It was also during his stay in Australia that Leadbeater became the Presiding Bishop of the Liberal Catholic Church and co-wrote the Liturgy Book for that denomination, still in use today. This work represents a revision of the Roman Catholic liturgy of his time, for which Leadbeater sought to remove what he regarded as undesirable elements, such as the, in his view, blatant anthropomorphisms and expressions of the fear and wrath of God, which he regarded "as derogatory alike to the idea of a loving Father and to the men He has created in His own image. If Christians," he wrote, "had been content to take what Christ taught of the Father in heaven, they would never have saddled themselves with the jealous, angry, bloodthirsty Jehovah of Ezra, Nehemiah and the others - a god that needs propitiating and to whose 'mercy' constant appeals must be made."

Thus the Credo of the Liberal Catholic Church Liturgy written by Leadbeater reads:

"We believe that God is Love and Power and Truth and Light; that perfect justice rules the world; that all His sons shall one day reach His Feet, however far they stray. We hold the Fatherhood of God, the Brotherhood of man; we know that we do serve Him best when best we serve our brother man. So shall His blessing rest upon us and peace for evermore. Amen."

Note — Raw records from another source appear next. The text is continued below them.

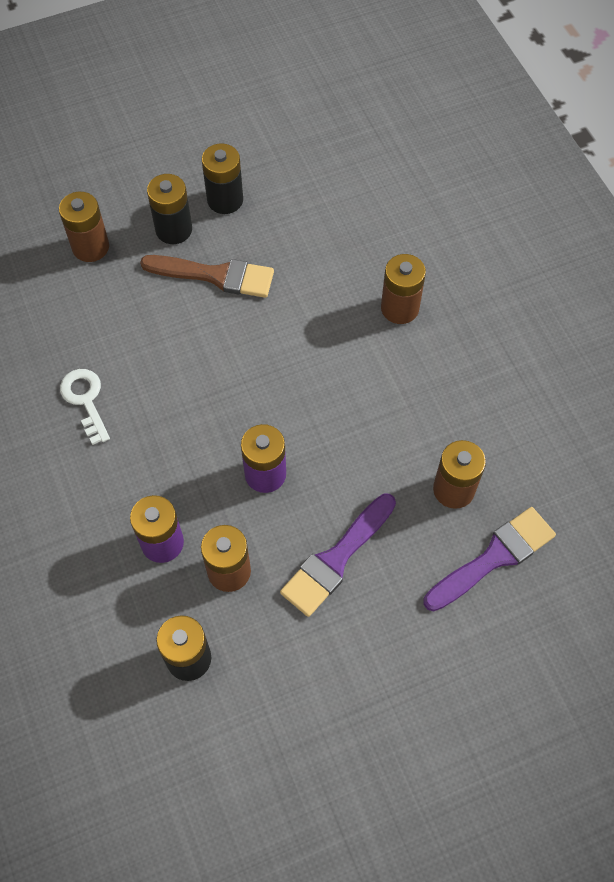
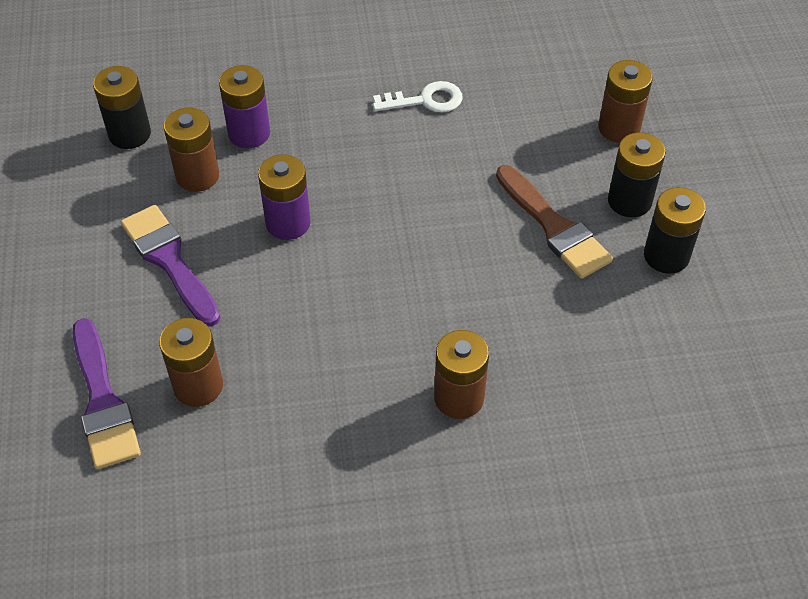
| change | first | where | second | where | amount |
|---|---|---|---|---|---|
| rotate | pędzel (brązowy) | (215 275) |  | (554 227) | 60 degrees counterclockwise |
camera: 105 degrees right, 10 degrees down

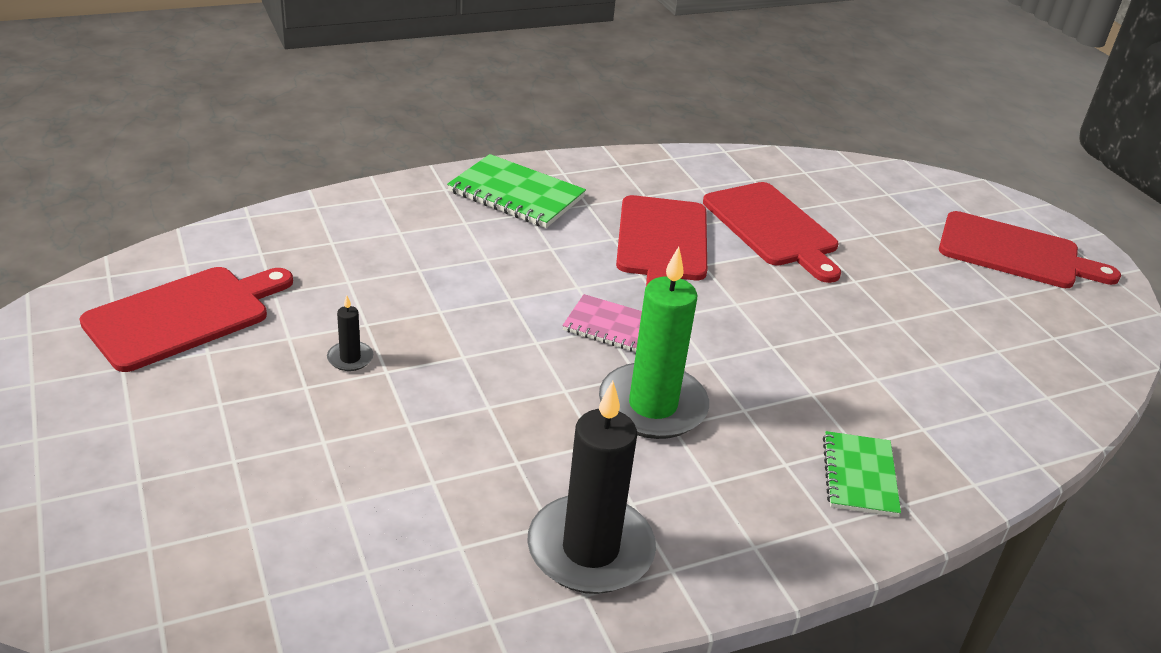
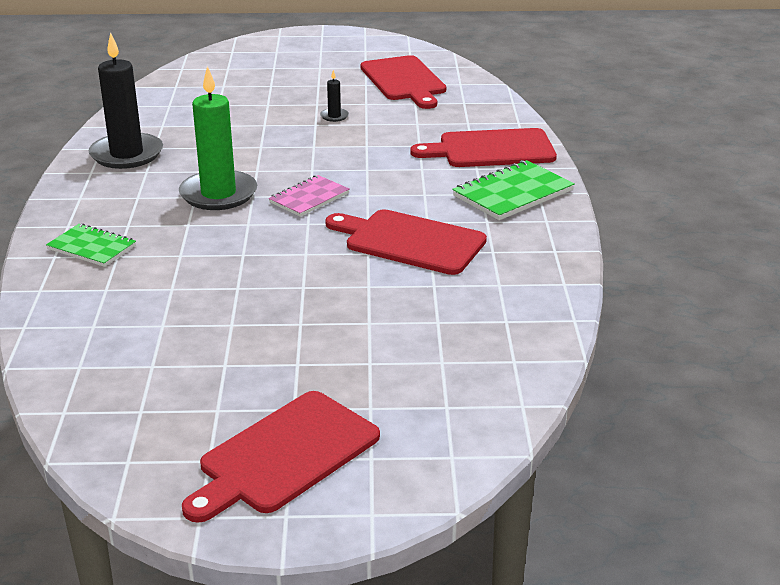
| change | first | where | second | where | amount |
|---|---|---|---|---|---|
| move | deska do krojenia (czerwony) | (773 228) |  | (491 149) |  |
camera: 115 degrees right, 5 degrees down

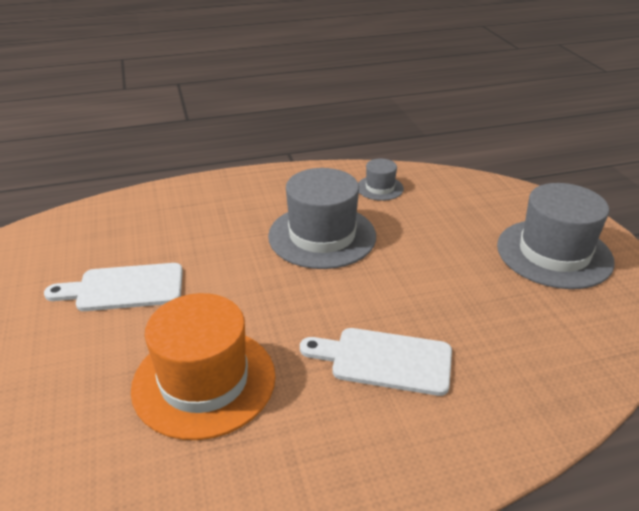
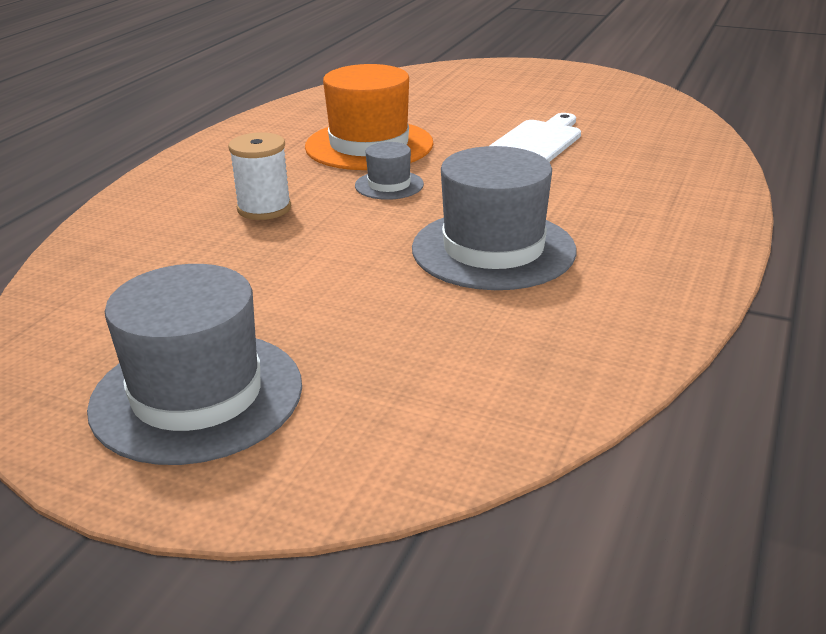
| change | first | where | second | where | amount |
|---|---|---|---|---|---|
| replace | deska do krojenia (biały) | (384 360) | szpulka (biały) | (264 208) |  |
| move | kapelusz (szary) | (380 188) |  | (389 185) |  |
camera: 130 degrees right, 5 degrees down

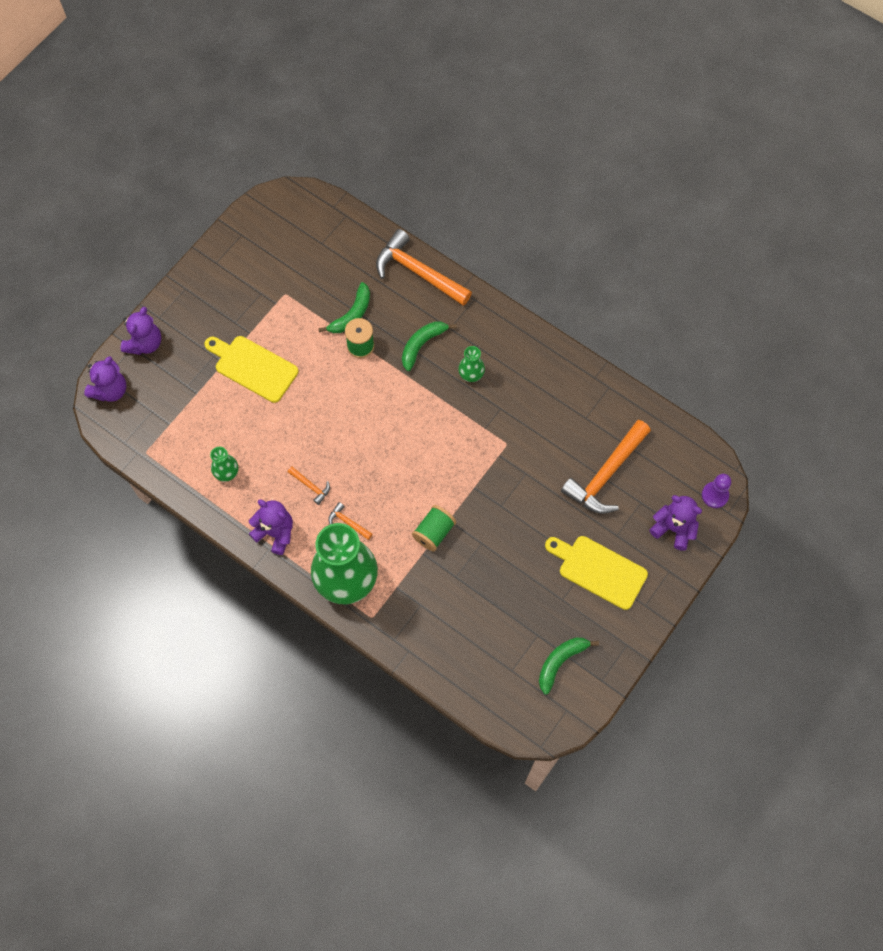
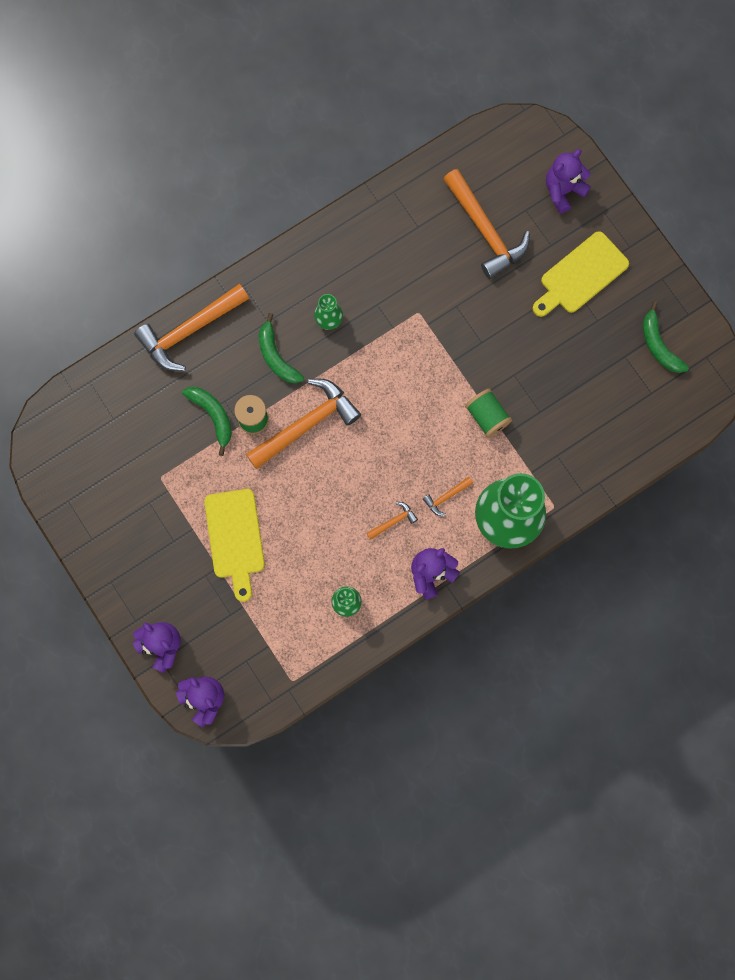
| change | first | where | second | where | amount |
|---|---|---|---|---|---|
| rotate | deska do krojenia (żółty) | (253 367) |  | (235 538) | 60 degrees counterclockwise |
| delete | pionek (fioletowy) | (715 495) |  |  |  |
| insert |  |  | młotek (pomarańczowy) | (306 424) |  |
camera: 70 degrees left, 10 degrees up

Previously Leadbeater had investigated the energies of the Christian sacraments and written The Science of Sacraments: An Occult and Clairvoyant Study of the Christian Eucharist – one of the most significant works of Christian esotericism. In his prologue to the latest edition of this book, John Kersey refers to the Eucharist proposed by Leadbeater as "a radical reinterpretation of the context of the Eucharist seen within a theological standpoint of esoteric magic and universal salvation; it is Catholicism expressing the love of God to the full without the burdens of needless guilt and fear, and the false totem of the temporal powers of the church."